> Kutipan Dokumen
━━━━━━━━━━━━━━━━

Pada titik tertentu, rasio dan nuraninya akan mulai terusik. Dititik itulah, lalu dia memutuskan untuk melakukan investigasi tentang apa yang sesungguhnya terjadi.
Sepotond informasi baru memiliki nilai berita bila wartawan memiliki pengetahuan yang cukup untuk menakar dan menilai kadarnya.
4. Modal 4: Keterampilan Mengemas Laporan
Sangat penting bagi wartawan mengenal karakter media dan topic liputan investigasi yang akan digarapnya.
Tidak semua topik liputan investigasi cocok untuk semua media. Ada topik-topik tertentu yang akan lebih maksimal dampaknya bila digarap oleh jenis media tertentu.
Rumusnya sederhana:
1. Angka dan data untuk media cetak/ internet
2. Rekaman suara untuk radio
3. Gambar bergerak untuk televisi
Namun untuk semua Wartawan dar segala jenis media yang paling penting adalah harus memiliki keterampilan dan jeli dalam pengemasan laporan investigasi.
Apabila wartawan gagal menyajikannya menjadi menu yang enak dan menarik, maka semua usahanya akan sia-sia.
5. Modal 5: Komitmen Institusi Media
Dukungan dan komitmen dari institusi media untuk rela membebaskan wartawannya dari kewajiban “mengejar setoran” berita harian dan memberikan kesempatan menggali informasi untuk melakukan penyelidikan.

━━━━━━━━━━━━━━━━

> Kumpulan Data
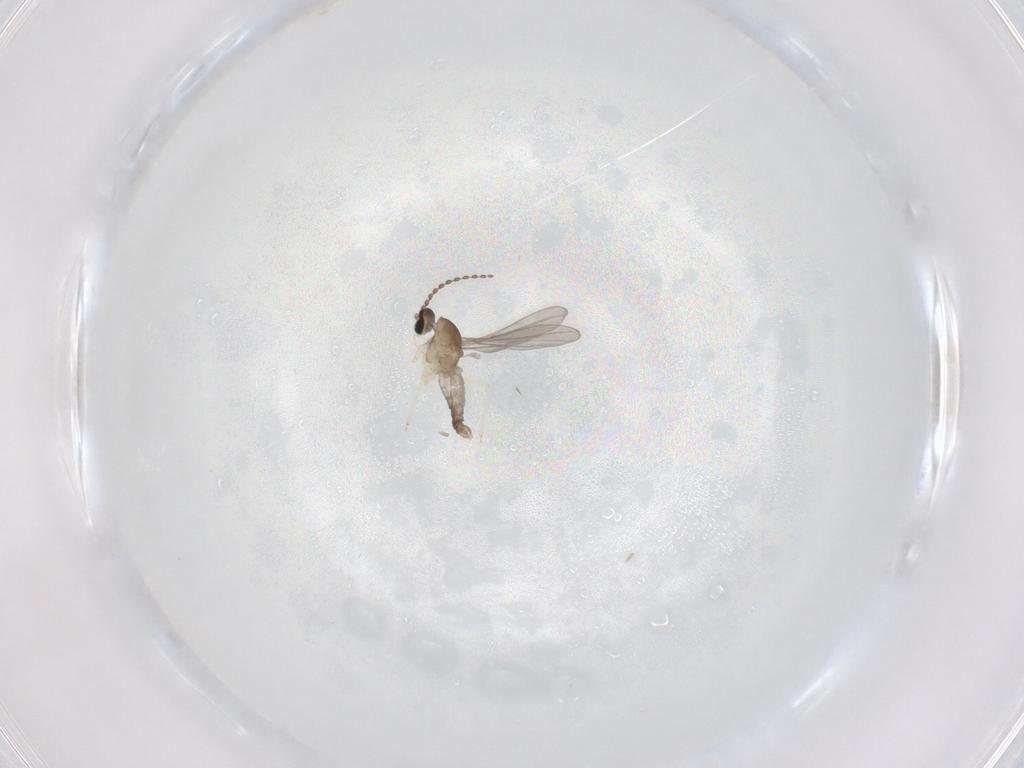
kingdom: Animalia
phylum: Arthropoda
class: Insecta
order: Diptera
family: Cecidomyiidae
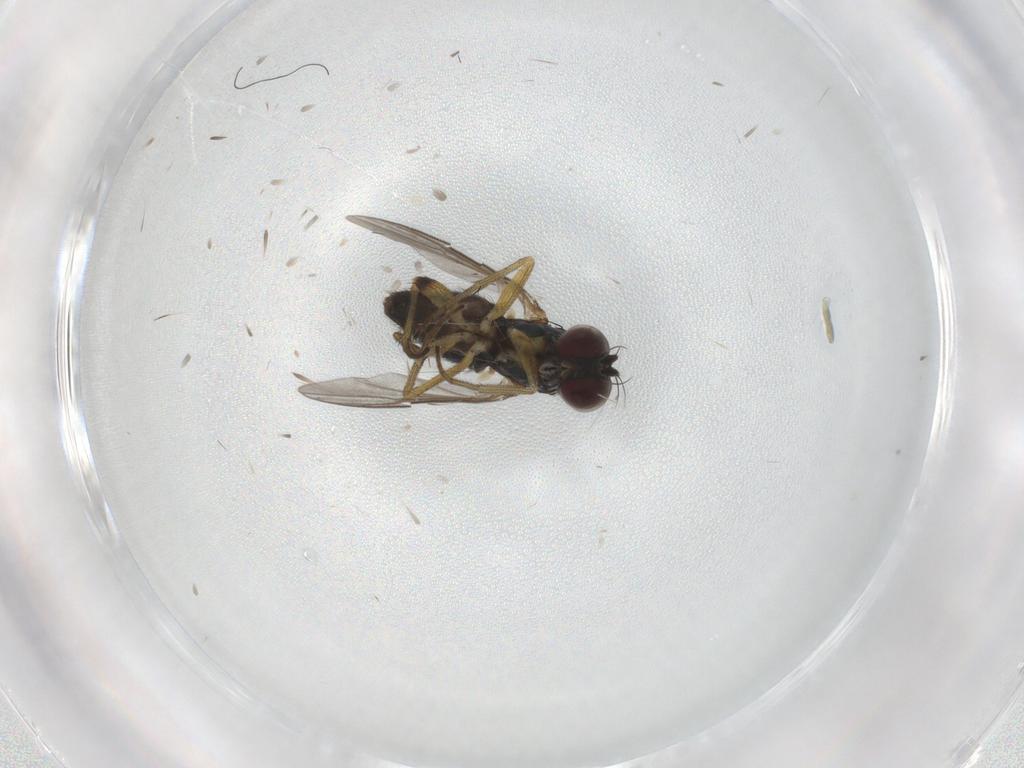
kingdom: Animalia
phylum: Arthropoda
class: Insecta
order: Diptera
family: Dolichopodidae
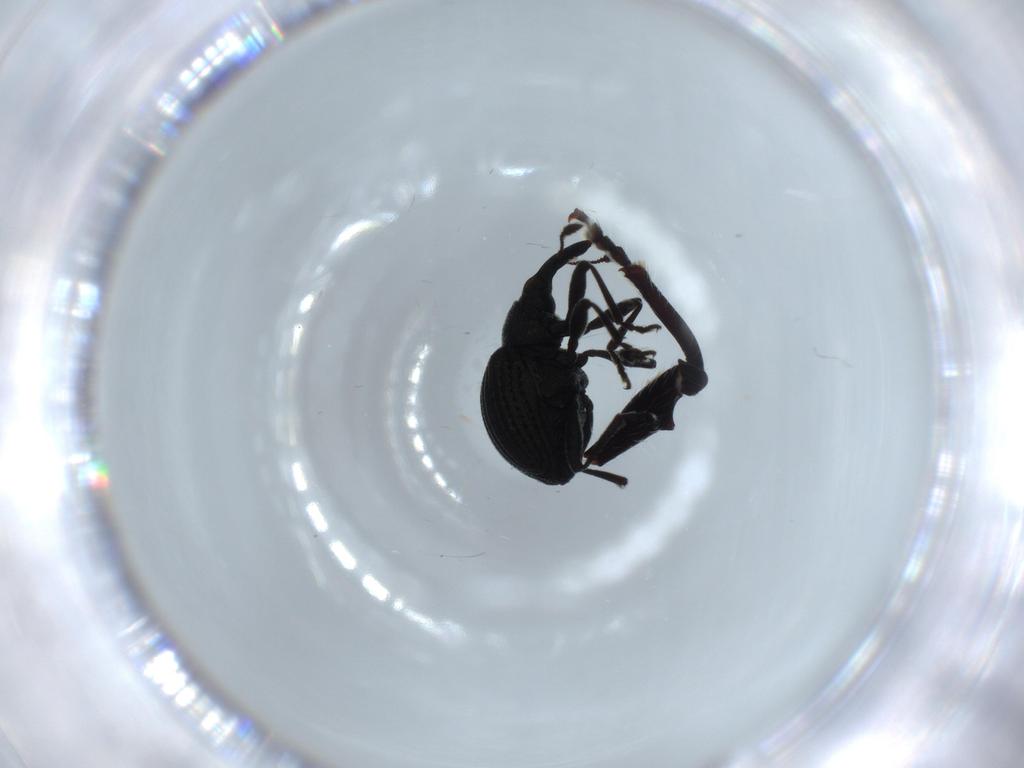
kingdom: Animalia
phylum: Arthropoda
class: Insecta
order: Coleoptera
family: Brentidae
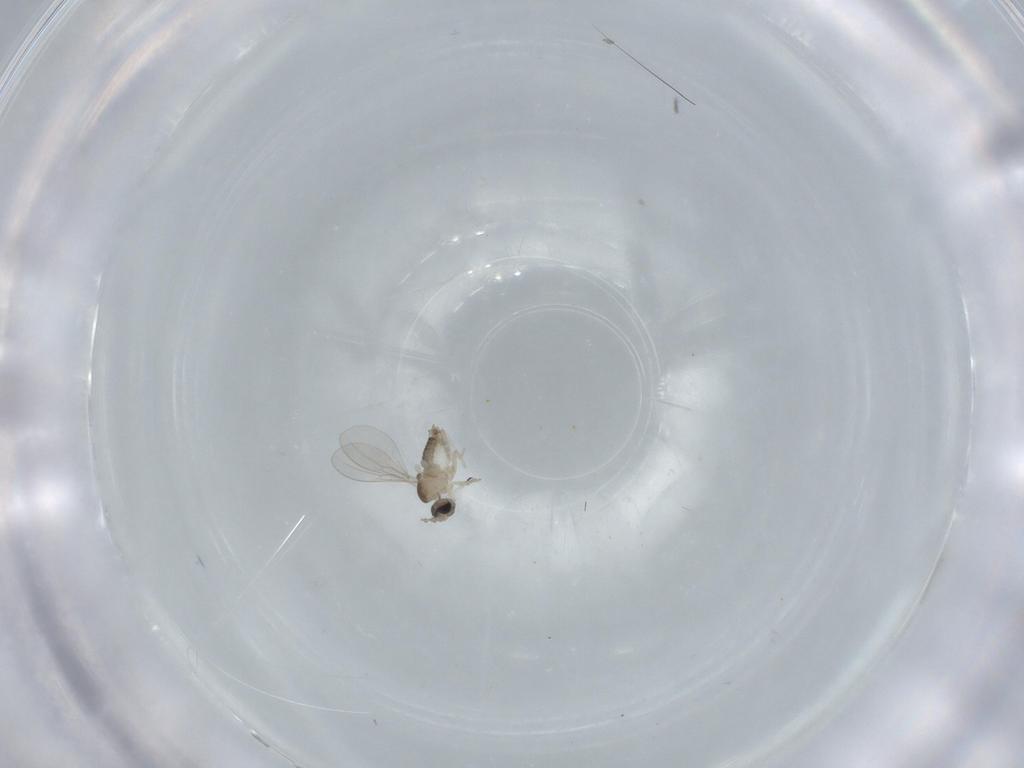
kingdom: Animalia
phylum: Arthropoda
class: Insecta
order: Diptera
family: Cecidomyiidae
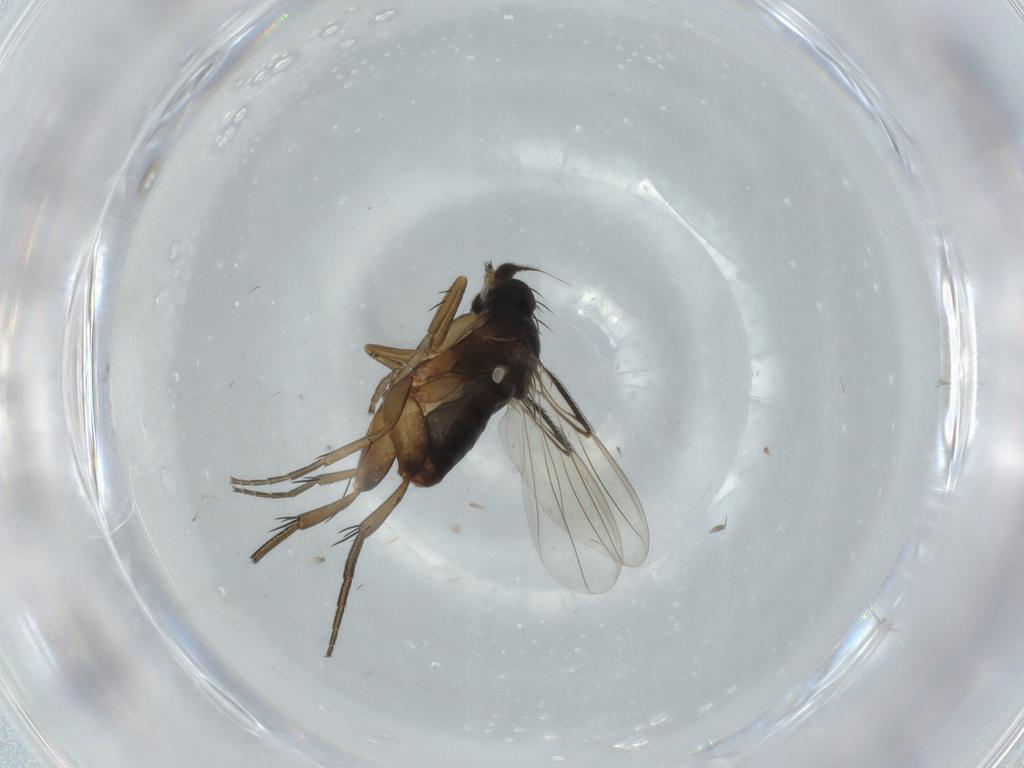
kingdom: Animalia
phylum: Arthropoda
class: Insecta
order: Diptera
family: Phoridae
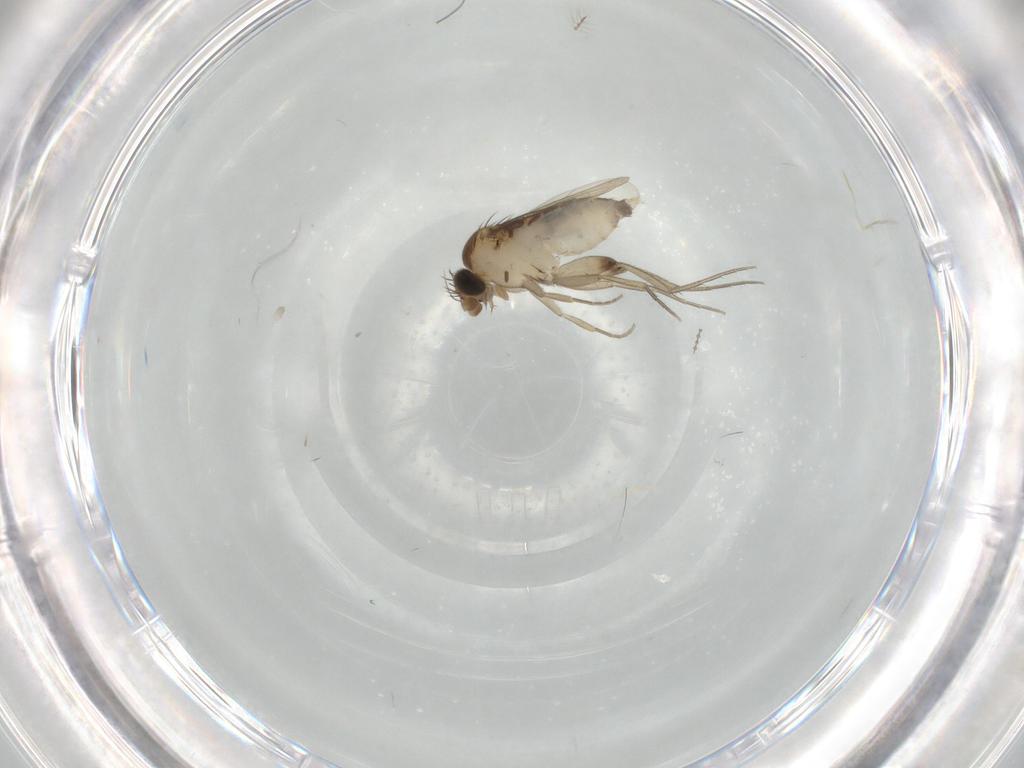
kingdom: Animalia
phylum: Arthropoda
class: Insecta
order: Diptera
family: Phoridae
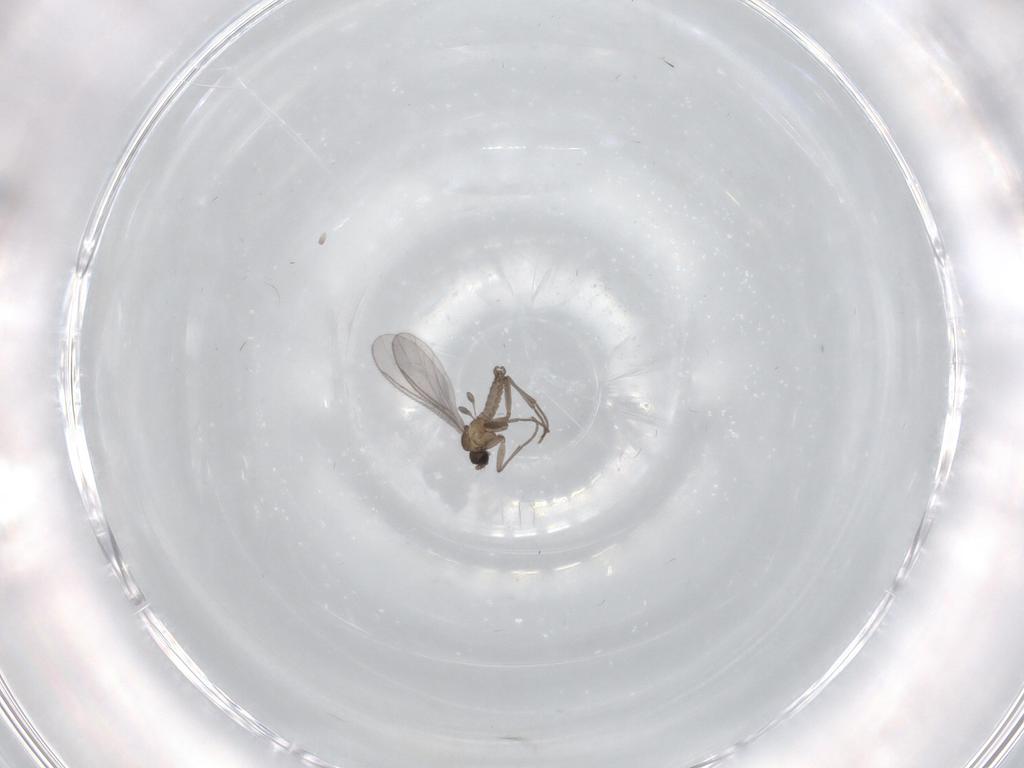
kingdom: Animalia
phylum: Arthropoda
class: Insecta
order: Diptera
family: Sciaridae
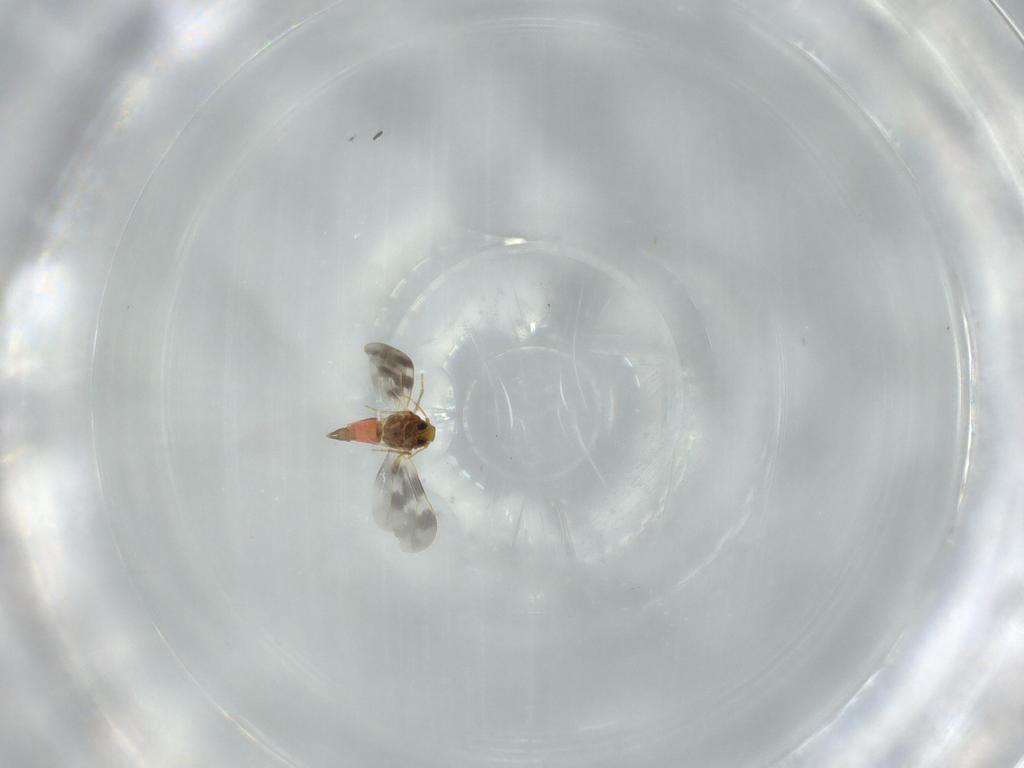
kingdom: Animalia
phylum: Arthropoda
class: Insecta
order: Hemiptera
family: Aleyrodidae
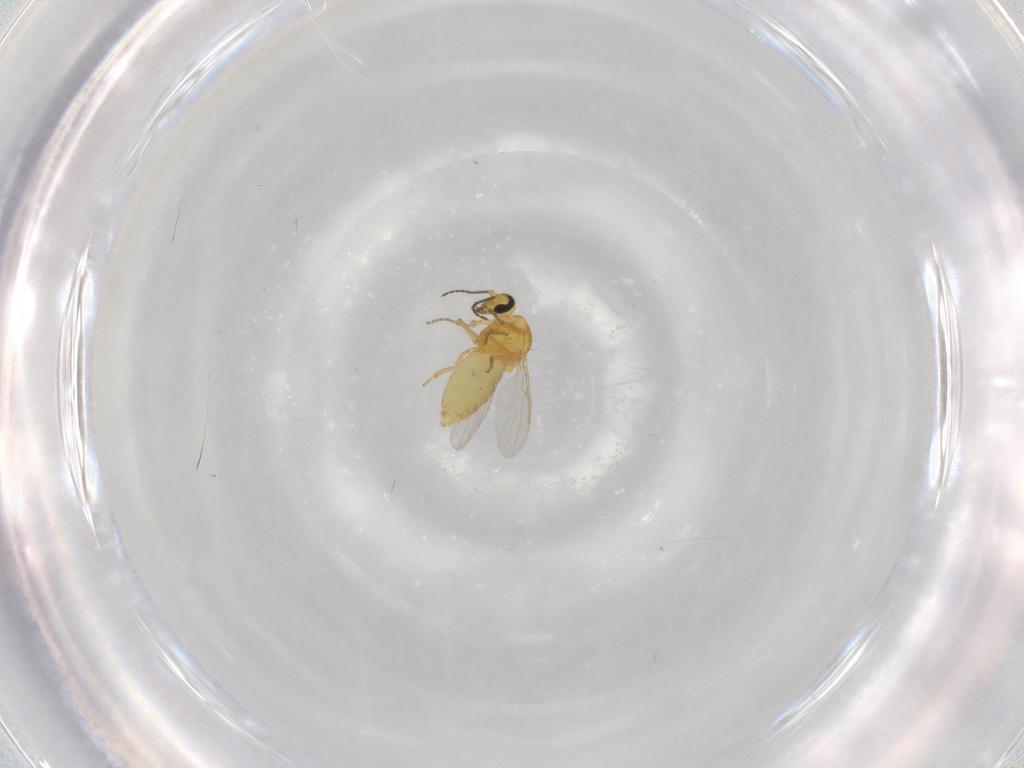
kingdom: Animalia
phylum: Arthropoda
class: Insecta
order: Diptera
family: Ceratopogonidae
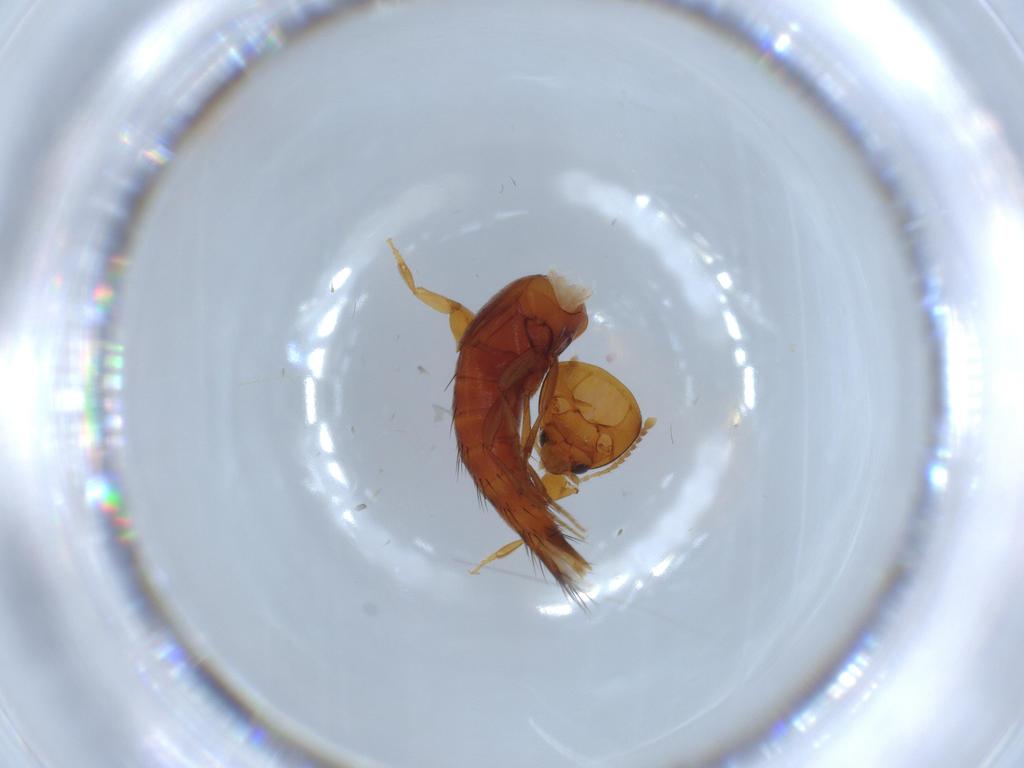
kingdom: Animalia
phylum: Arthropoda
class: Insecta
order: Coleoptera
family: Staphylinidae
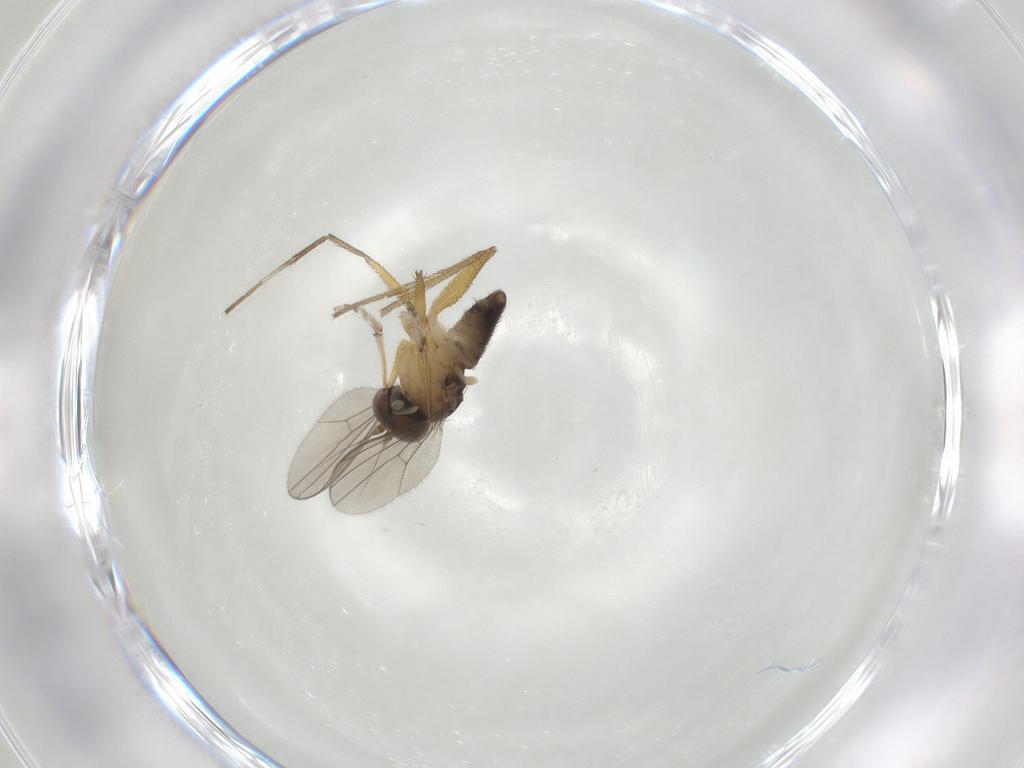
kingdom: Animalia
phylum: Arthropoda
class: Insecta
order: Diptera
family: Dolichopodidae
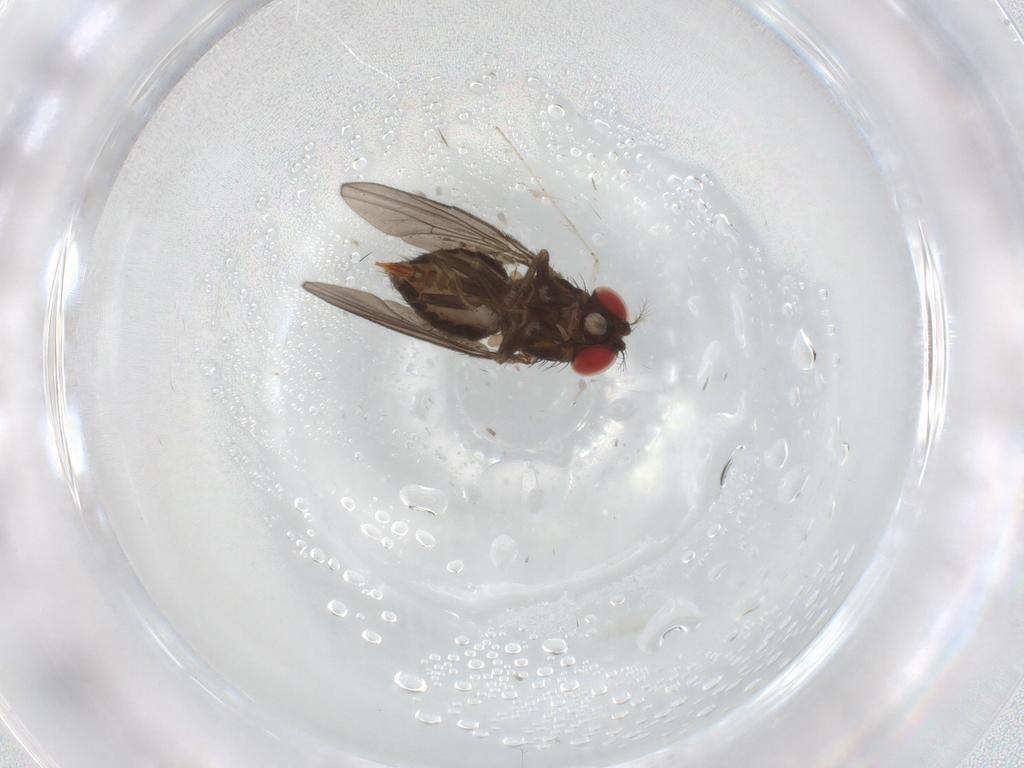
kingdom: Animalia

━━━━━━━━━━━━━━━━

> Sasaran
• A. Jawablah pertanyaan-pertanyaan berikut berdasarkan kutipan tentang liputan investigasi.
(i) Untuk media apa rekaman suara disebutkan cocok?
(ii) Apa judul Modal 4?
(iii) Apa akibatnya apabila wartawan gagal menyajikan laporannya menjadi menu yang enak dan menarik?
• B. Tuliskan ulang kata demi kata bagian kutipan tentang liputan investigasi yang dimulai dengan “Sepotond informasi baru” dan berlanjut hingga “yang akan digarapnya.”.
• C. Lanjutkan kutipan tentang liputan investigasi dari titik terakhirnya.
Butir-butir dalam kumpulan data tidak diperlukan untuk pengerjaan.

> Jawaban per Tugas
• A.
(i) Radio.
(ii) Keterampilan Mengemas Laporan.
(iii) Semua usahanya akan sia-sia.

• B.
Sepotond informasi baru memiliki nilai berita bila wartawan memiliki pengetahuan yang cukup untuk menakar dan menilai kadarnya.
4. Modal 4: Keterampilan Mengemas Laporan
Sangat penting bagi wartawan mengenal karakter media dan topic liputan investigasi yang akan digarapnya.

• C.
Media juga mesti rela menyiapkan ruang bagi laporan-laporan panjang dan mendalam. Tulisan dan laporan investigasi yang bagus dapat mengangkat citra dan gengsi media tersebut. Sehingga akan berdampak juga dengan citra bisnis perusahaan.
3. PERENCANAAN INVESTIGASI
Garis besar perencanaan dalam sebuah proyek investigasi adalah sebagai berikut:
1. Langkah I: Membentuk Tim (multi spesialisasi).
Tim investigasi tidak berarti harus banyak orang. Semua tergantung pada kompleksitas kasus yang ditangani.
Fungsi dari tim dalam investigasi bukanlah soal pembagian kerja semata, tetapi untuk saling menjaga substansi cerita.
Setiap anggota tim bekerja sebagai sebuah system. Sehingga jika ada anggota tim yang disfungsi, maka yang lain ikut terimbas, konstruksi laporan yang ingin dihasilkan akan gagal. Misi jurnalisme investigasi pun gagal.
2. Langkah II: Melakukan Riset dan observasi awal (survey).
Riset Sebagai Inti Investigasi
Riset dalam investigasi biasa dipahami sebagai fase yang harus dilakukan sebelum turun ke lapangan. Tetapi ada kalanya, riset juga menjadi inti dari action investigasi itu sendiri, terutama bilsa dari hasil riset itu bisa ditarik kesimpulan. Atau riset itu menjawab hipotesa yang telah kita bangun.
Observasi Awal atau Survey
Adalah untuk pengumpulan informasi guna menyusun perencanaan. Dalam hal ini, berbeda pengertiannya teknik observasi dalam konteks liputan media cetak atau radio.
3. Langkah III: Menentukan Angle (Fokus) dan merumuskan hipotesis.
Sebelum memulai investigasi, jurnalis terlebih dahulu mendiskusikan untuk menjawab pernyataan fundamental: apa yang hendak kita ungkap?
Dari situ kemudian sebuah investigasi dapat dimulai. Sudut bidik liputan (angle) penting agar fokus kebagian tertentu hendak dicari jawabannya.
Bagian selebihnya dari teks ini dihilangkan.